Sur mesure ou abonnement : le vrai calcul

« Un logiciel du commerce à 40 $ par mois, c'est bien moins cher, non? » À l'achat, oui, toujours. Mais le bon calcul se fait sur trois à cinq ans, et il change souvent le portrait.

Un abonnement se paie chaque mois, par usager, pour toujours, et il grimpe à mesure que votre équipe grandit. Cinq usagers à 40 $ par mois, c'est 2 400 $ par année, 12 000 $ sur cinq ans, pour un outil que vous ne possédez jamais et que vous ne pouvez pas faire évoluer à votre goût. Un logiciel sur mesure est un investissement ponctuel dont le code et les données vous appartiennent. Passé un certain nombre d'usagers ou d'années, il devient l'option la plus économique, en plus d'être la seule qui colle vraiment à votre façon de travailler.

La bonne question n'est donc pas « lequel est le moins cher ce mois-ci? », mais « lequel me coûte le moins cher sur cinq ans, en incluant le temps que mon équipe perd avec un outil qui ne fait pas exactement la job? ».

Pourquoi j'annonce un prix fixe

Beaucoup de mauvaises expériences en développement logiciel viennent de la facturation à l'heure : le compteur tourne, le projet s'étire, et la facture finale n'a plus rien à voir avec ce qui avait été évoqué au départ.

Je fonctionne autrement. Après une première discussion, je vous remets un plan court : ce que je bâtis, ce que ça coûte, quand c'est livré. Le prix est fixe et décidé avant de commencer. S'il y a des imprévus techniques, c'est mon problème, pas le vôtre. Vous, vous savez exactement à quoi vous vous engagez.

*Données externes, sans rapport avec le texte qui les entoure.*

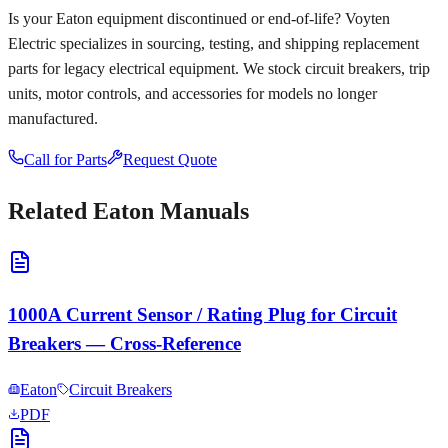
Is your
Eaton
equipment discontinued or end-of-life? Voyten
Electric specializes in sourcing, testing, and shipping replacement
parts for legacy electrical equipment. We stock circuit breakers, trip
units, motor controls, and accessories for models no longer
manufactured.
Call for Parts
Request Quote
Related
Eaton
Manuals
1000A Current Sensor / Rating Plug for Circuit
Breakers — Cross-Reference
Eaton
Circuit Breakers
PDF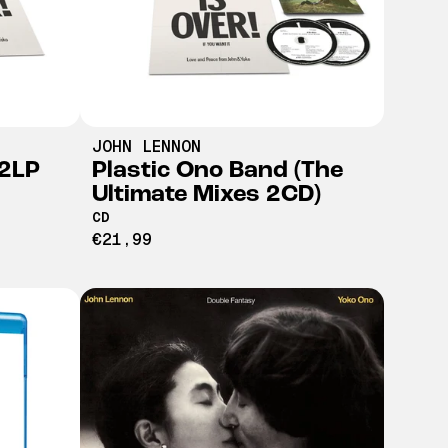
JOHN LENNON
(2LP
Plastic Ono Band (The
Ultimate Mixes 2CD)
CD
€21,99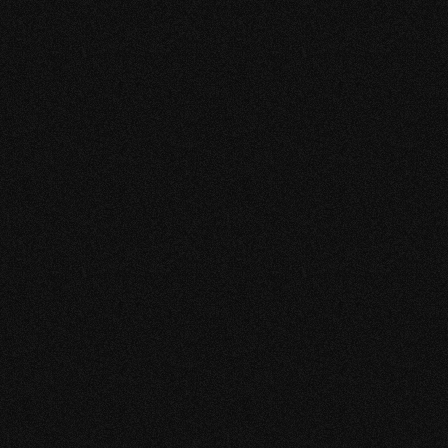
that I am very satisfied with the designs. Working
with this young energetic team is very pleasant,
spontaneous and creative. No complaints at all for
this young group and I admire them.
JOHN LI
CHIEF EXECUTIVE OFFICER
A-PLUS AUTOPARTS
"WE DEVELOPED A GREAT
PARTNERSHIP WITH
KEEKESTUDIO"
Their dedication to improving our client base is
evident in all aspects of our social media pages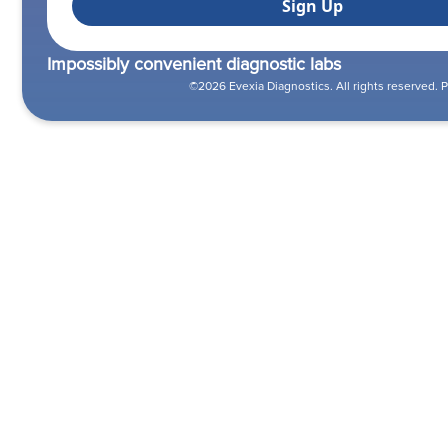
Impossibly convenient diagnostic labs
©2026 Evexia Diagnostics. All rights reserved.
P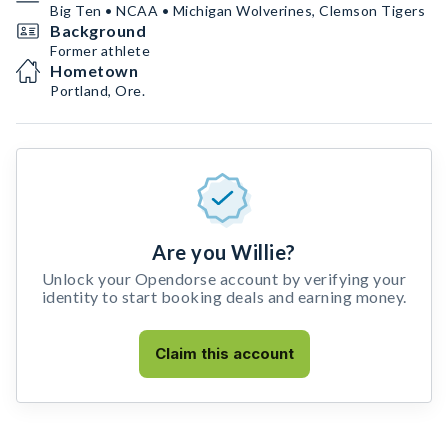
Big Ten • NCAA • Michigan Wolverines, Clemson Tigers
Background
Former athlete
Hometown
Portland, Ore.
Are you Willie?
Unlock your Opendorse account by verifying your
identity to start booking deals and earning money.
Claim this account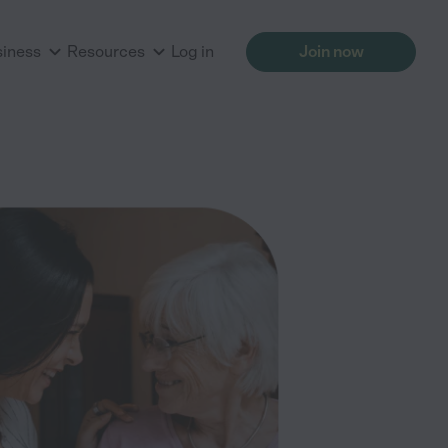
siness
Resources
Log in
Join now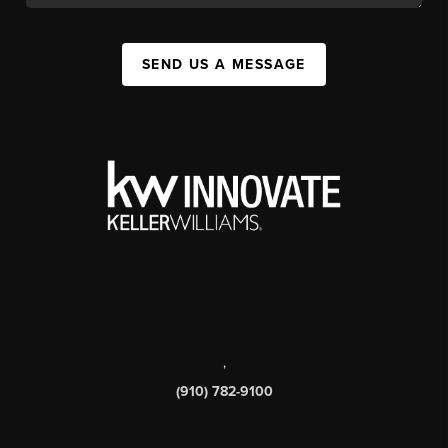
SEND US A MESSAGE
,
(910) 782-9100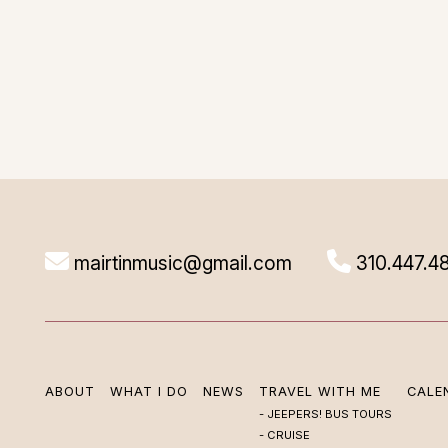
mairtinmusic@gmail.com
310.447.4
ABOUT
WHAT I DO
NEWS
TRAVEL WITH ME
CALE
JEEPERS! BUS TOURS
CRUISE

Comment payer moins, intelligemment

La meilleure façon de réduire le coût n'est pas de négocier le taux, c'est de bien découper le projet. Plutôt que de tout bâtir d'un coup, on commence par l'outil qui règle votre irritant le plus coûteux. Une première version utilisable arrive vite, elle commence à vous faire gagner du temps (donc de l'argent), et on l'améliore ensuite par étapes, à même les gains réalisés.

Cette approche par étapes étale l'investissement, réduit le risque, et garantit que chaque dollar dépensé règle un vrai problème avant d'en attaquer un autre. C'est aussi pour ça que je recommande de commencer petit : voyez d'abord ce qu'un logiciel de gestion ciblé ou une simple automatisation change dans votre quotidien, puis décidez de la suite avec des faits en main.

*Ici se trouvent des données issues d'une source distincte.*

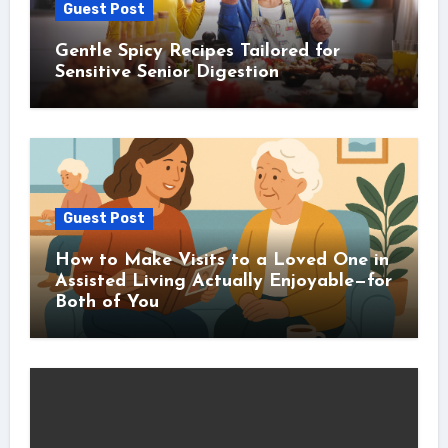
Guest Post
Gentle Spicy Recipes Tailored for
Sensitive Senior Digestion
Guest Post
How to Make Visits to a Loved One in
Assisted Living Actually Enjoyable—for
Both of You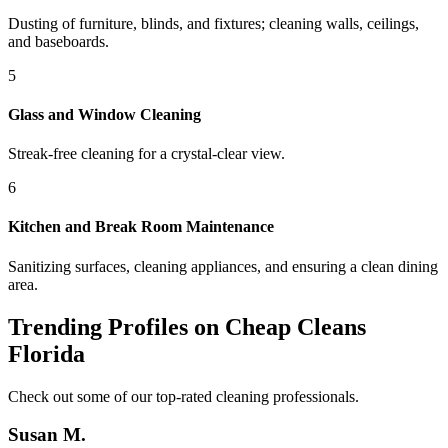
Dusting of furniture, blinds, and fixtures; cleaning walls, ceilings,
and baseboards.
5
Glass and Window Cleaning
Streak-free cleaning for a crystal-clear view.
6
Kitchen and Break Room Maintenance
Sanitizing surfaces, cleaning appliances, and ensuring a clean dining
area.
Trending Profiles on Cheap Cleans
Florida
Check out some of our top-rated cleaning professionals.
Susan M.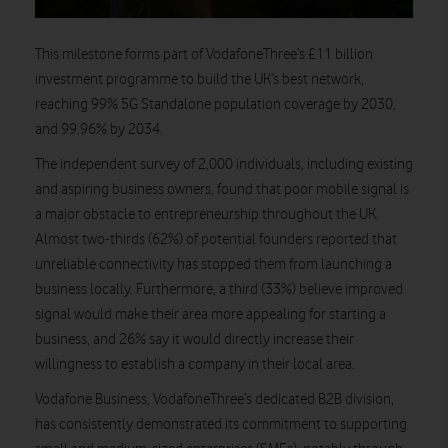
This milestone forms part of VodafoneThree’s £11 billion
investment programme to build the UK’s best network,
reaching 99% 5G Standalone population coverage by 2030,
and 99.96% by 2034.
The independent survey of 2,000 individuals, including existing
and aspiring business owners, found that poor mobile signal is
a major obstacle to entrepreneurship throughout the UK.
Almost two-thirds (62%) of potential founders reported that
unreliable connectivity has stopped them from launching a
business locally. Furthermore, a third (33%) believe improved
signal would make their area more appealing for starting a
business, and 26% say it would directly increase their
willingness to establish a company in their local area.
Vodafone Business, VodafoneThree’s dedicated B2B division,
has consistently demonstrated its commitment to supporting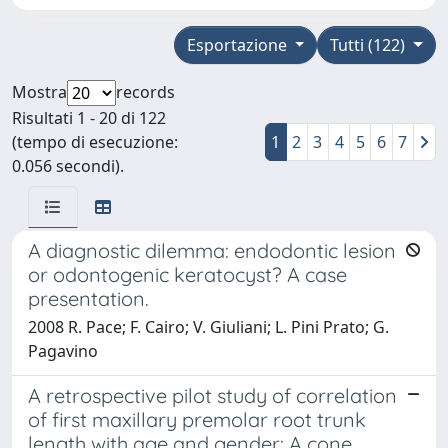
Esportazione
Tutti (122)
Mostra
records
Risultati 1 - 20 di 122
(tempo di esecuzione:
1
2
3
4
5
6
7
0.056 secondi).
A diagnostic dilemma: endodontic lesion
or odontogenic keratocyst? A case
presentation.
2008 R. Pace; F. Cairo; V. Giuliani; L. Pini Prato; G.
Pagavino
A retrospective pilot study of correlation
of first maxillary premolar root trunk
length with age and gender: A cone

Et si le sur-mesure n'est pas pour vous?

Parfois, un logiciel du commerce fait très bien la job, et c'est ce que je vous recommanderai, en toute franchise. Le sur-mesure se justifie quand votre processus est particulier, quand aucun outil du marché ne vous convient vraiment, ou quand vous payez déjà cher pour un logiciel qui fait tout sauf l'essentiel. Si ce n'est pas votre cas, gardez votre argent : un bon conseil, ça commence par ça.